* ACTION ITEM
Among the records below, find the lines that contain "linejoin" and copy each of them.

-------- STUDY MATERIAL --------

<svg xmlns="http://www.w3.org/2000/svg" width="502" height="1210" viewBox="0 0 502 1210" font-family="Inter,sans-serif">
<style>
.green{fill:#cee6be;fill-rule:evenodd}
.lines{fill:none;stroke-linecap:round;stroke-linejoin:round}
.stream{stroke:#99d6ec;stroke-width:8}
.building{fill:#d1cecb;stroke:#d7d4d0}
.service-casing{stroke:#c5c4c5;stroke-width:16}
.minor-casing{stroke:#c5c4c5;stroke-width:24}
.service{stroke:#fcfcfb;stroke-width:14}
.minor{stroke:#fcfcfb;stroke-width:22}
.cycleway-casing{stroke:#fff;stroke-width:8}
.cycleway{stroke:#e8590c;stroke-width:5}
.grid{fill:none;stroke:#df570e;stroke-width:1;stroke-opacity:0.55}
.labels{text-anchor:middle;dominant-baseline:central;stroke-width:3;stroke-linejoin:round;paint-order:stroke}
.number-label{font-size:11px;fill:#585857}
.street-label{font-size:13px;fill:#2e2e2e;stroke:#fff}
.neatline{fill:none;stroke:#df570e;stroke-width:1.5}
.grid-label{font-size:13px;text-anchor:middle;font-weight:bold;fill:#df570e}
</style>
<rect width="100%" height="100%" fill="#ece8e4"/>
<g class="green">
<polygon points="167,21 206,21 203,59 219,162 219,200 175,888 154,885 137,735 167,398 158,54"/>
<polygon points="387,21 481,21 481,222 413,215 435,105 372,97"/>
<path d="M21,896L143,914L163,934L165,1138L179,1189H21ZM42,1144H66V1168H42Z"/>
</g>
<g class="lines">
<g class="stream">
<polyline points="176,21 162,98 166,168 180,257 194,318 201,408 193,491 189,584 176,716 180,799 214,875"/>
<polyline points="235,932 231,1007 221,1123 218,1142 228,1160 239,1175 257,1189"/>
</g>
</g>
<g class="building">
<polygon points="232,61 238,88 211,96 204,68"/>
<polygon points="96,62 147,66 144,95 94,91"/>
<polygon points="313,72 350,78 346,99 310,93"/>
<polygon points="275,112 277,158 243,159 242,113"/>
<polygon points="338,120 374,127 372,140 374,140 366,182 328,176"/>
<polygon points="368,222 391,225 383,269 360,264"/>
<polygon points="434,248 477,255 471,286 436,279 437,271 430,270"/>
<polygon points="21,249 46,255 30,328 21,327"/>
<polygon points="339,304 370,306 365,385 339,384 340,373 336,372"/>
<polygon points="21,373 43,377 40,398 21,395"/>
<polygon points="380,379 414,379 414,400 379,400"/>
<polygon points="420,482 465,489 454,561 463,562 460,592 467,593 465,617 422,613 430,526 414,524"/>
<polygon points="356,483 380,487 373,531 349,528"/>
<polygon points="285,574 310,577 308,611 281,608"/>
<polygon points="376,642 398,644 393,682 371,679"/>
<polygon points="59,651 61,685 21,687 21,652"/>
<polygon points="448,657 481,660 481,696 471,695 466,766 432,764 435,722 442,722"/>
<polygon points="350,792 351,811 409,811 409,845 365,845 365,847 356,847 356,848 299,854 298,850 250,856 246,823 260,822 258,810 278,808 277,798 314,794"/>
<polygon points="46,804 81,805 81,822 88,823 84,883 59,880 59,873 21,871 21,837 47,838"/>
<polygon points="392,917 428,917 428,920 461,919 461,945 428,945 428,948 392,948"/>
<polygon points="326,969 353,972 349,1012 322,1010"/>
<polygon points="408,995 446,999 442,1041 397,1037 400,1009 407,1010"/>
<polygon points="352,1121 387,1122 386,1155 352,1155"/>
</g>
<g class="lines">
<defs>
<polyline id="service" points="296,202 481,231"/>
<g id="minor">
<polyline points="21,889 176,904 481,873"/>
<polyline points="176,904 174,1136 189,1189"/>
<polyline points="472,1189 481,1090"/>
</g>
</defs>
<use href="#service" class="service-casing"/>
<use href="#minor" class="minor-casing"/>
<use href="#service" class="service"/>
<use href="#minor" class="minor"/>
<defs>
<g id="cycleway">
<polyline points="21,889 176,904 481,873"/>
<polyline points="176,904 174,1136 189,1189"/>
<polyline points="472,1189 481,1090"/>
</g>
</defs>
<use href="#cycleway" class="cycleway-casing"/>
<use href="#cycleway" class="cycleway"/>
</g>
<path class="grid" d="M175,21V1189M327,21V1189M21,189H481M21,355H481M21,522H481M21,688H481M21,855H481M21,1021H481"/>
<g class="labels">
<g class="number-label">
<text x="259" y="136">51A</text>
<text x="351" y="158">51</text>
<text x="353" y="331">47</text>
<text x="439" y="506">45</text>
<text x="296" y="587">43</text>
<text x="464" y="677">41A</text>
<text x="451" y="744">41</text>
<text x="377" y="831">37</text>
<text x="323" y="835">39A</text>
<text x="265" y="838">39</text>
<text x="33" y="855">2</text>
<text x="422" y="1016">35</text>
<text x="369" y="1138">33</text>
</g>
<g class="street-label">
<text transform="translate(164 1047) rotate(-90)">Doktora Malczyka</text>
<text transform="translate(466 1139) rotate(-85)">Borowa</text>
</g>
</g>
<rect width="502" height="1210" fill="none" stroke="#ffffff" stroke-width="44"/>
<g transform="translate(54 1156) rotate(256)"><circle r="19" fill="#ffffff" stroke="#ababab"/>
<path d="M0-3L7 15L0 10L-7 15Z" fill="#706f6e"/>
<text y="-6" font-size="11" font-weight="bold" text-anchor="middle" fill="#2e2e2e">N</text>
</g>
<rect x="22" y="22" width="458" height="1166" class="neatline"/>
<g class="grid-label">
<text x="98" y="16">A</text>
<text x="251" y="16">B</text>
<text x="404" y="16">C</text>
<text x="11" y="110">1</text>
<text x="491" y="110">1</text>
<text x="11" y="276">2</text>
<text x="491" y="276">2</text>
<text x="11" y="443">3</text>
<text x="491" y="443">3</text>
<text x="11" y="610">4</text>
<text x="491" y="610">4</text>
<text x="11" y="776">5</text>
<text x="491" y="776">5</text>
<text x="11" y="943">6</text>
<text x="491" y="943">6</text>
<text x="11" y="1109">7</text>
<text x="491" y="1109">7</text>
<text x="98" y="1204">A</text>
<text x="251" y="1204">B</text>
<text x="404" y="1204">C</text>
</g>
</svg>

--------

* PROBLEM SOLUTION
.lines{fill:none;stroke-linecap:round;stroke-linejoin:round}
.labels{text-anchor:middle;dominant-baseline:central;stroke-width:3;stroke-linejoin:round;paint-order:stroke}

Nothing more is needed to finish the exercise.